A Historic Downturn Echoes 2018

According to Cryptorank data, Bitcoin is facing its fifth straight red month, having closed October, November, December, and January in negative territory before its current 16% decline in May. This prolonged losing streak mirrors the pattern observed in 2018, which followed the record highs of the 2017 bull market and ushered in an extended bear phase. The current downturn has had a devastating ripple effect across the entire digital asset ecosystem. Since October, the total crypto market capitalization has been nearly halved, indicating a broad-based retreat from risk assets rather than an isolated correction in Bitcoin.

Crypto analyst Benjamin Cowen has framed this period, stating that October 2025 marked the top for both Bitcoin and the wider market, confirming they are now entrenched in a bear market. While acknowledging that bear markets are temporary, Cowen has provided a sobering timeline, suggesting October 2026 could be a potential point for a market low, though he remains open to the possibility of a bottom arriving sooner if the sell-off accelerates.
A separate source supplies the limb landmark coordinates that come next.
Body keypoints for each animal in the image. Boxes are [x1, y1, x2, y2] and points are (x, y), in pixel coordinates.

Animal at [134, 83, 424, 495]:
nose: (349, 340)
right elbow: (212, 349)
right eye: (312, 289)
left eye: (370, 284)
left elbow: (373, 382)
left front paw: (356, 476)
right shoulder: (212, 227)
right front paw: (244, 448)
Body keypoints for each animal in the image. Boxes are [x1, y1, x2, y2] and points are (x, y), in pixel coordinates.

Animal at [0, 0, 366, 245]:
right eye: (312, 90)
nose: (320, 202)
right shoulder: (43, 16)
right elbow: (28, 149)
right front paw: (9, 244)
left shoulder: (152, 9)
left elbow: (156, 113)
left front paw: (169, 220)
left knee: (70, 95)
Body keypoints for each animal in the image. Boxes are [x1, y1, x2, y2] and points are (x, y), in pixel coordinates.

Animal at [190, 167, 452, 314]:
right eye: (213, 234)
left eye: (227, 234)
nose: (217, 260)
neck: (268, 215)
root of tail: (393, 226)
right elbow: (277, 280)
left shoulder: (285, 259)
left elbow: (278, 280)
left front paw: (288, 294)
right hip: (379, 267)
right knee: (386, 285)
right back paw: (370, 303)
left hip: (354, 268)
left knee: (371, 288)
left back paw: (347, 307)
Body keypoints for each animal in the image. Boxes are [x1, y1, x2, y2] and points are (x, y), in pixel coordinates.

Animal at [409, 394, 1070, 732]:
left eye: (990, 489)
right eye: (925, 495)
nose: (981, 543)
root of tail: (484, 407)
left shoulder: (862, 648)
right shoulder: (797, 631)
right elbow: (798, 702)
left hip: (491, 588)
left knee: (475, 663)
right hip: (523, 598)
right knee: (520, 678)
This analysis sets a backdrop of extended uncertainty for investors.

Macro Pressures and Institutional Flight

The recent acceleration of the sell-off, which saw Bitcoin crash over 13% in a single day to briefly touch $60,000, is attributed to several key factors. A primary catalyst was the Federal Reserve’s hawkish pivot following last week’s FOMC meeting, where officials decided to hold interest rates steady, dampening hopes for imminent monetary easing. This macro headwind was compounded by political uncertainty, as markets reacted negatively to former President Trump’s nomination of Kevin Warsh as the next Fed chair.

Concurrently, Bitcoin is grappling with significant and persistent selling pressure from its own institutional investment products. Spot Bitcoin Exchange-Traded Funds (ETFs), once hailed as a gateway for massive capital inflows, have recorded three consecutive months of net outflows. Data from SoSoValue indicates these funds are on track for a fourth straight month of withdrawals, with net outflows this month alone reaching $690 million. This sustained exodus from regulated products underscores a profound shift in institutional sentiment and represents a major source of ongoing selling pressure.
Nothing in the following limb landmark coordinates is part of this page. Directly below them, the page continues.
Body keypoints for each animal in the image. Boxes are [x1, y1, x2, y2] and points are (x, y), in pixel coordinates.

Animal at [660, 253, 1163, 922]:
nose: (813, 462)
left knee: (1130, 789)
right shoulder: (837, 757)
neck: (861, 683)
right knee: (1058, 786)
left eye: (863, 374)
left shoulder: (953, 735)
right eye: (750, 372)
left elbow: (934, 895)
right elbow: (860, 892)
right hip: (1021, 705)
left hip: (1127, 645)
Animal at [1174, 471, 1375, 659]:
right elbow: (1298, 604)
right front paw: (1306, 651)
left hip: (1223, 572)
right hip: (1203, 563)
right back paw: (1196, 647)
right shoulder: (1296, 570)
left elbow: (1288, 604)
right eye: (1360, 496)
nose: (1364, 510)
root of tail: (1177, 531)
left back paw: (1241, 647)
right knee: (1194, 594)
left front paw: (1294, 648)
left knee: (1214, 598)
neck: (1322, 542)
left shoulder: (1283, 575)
Analyst Predictions and the Search for a Bottom

Amid the gloom, veteran traders are mapping out potential paths to a market bottom. Peter Brandt, a seasoned analyst, has predicted that a Bitcoin drop to the $42,000 region is “on the cards,” though he believes it is unlikely to fall much further. He characterized a move to this level as a “hop, skip, and jump,” suggesting that while painful, it may represent a final capitulation before a reversal. Brandt further posits that the broader crypto market will likely find its bottom in tandem with Bitcoin’s.
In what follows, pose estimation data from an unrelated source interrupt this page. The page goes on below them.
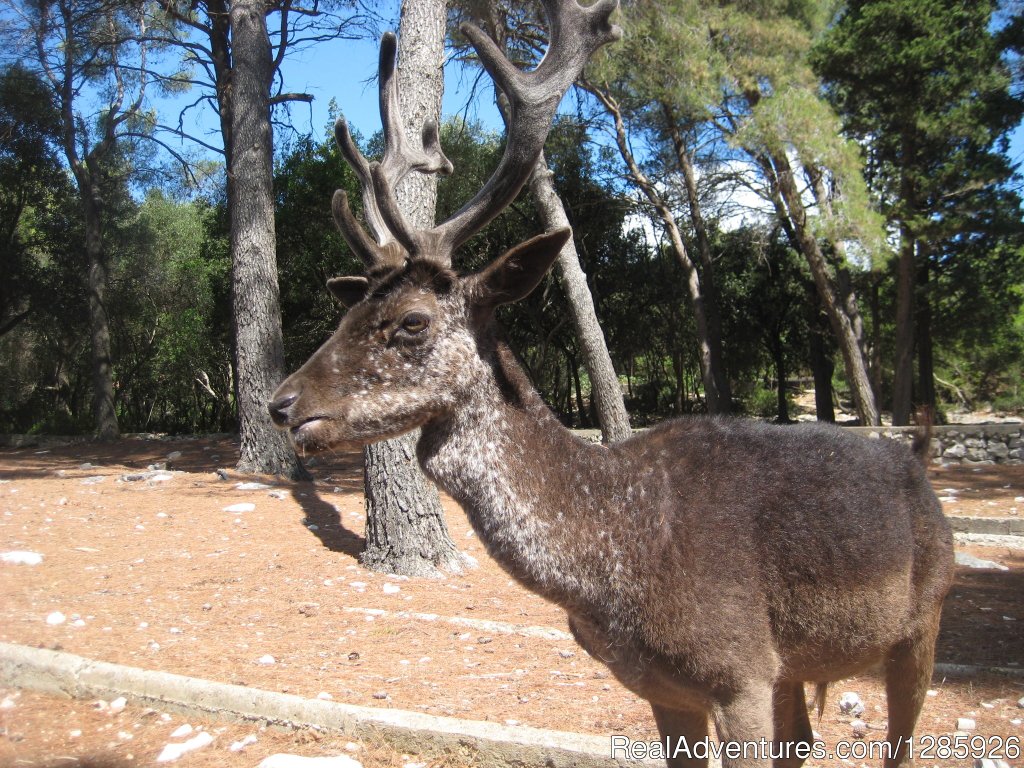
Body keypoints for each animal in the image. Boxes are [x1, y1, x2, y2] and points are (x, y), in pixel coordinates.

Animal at [268, 3, 954, 765]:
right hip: (799, 667)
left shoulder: (739, 669)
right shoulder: (670, 687)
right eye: (346, 312)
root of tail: (919, 459)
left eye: (412, 322)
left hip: (922, 623)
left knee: (900, 739)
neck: (615, 568)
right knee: (804, 740)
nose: (282, 403)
In a telling observation, Brandt distinguished the nature of the current decline. He stated that Bitcoin’s price action bears “all the fingerprints of campaign selling, not retail liquidation,” implying coordinated institutional or large-scale strategic selling rather than panic-driven exits by small investors. He noted the inherent difficulty in timing the end of such a pattern, a comment made just before Bitcoin broke below the $63,000 level he had identified as a key target. At the time of writing, Bitcoin price is trading around $65,800, down over 6% in the last 24 hours, reflecting continued volatility and downward pressure as the market searches for stability.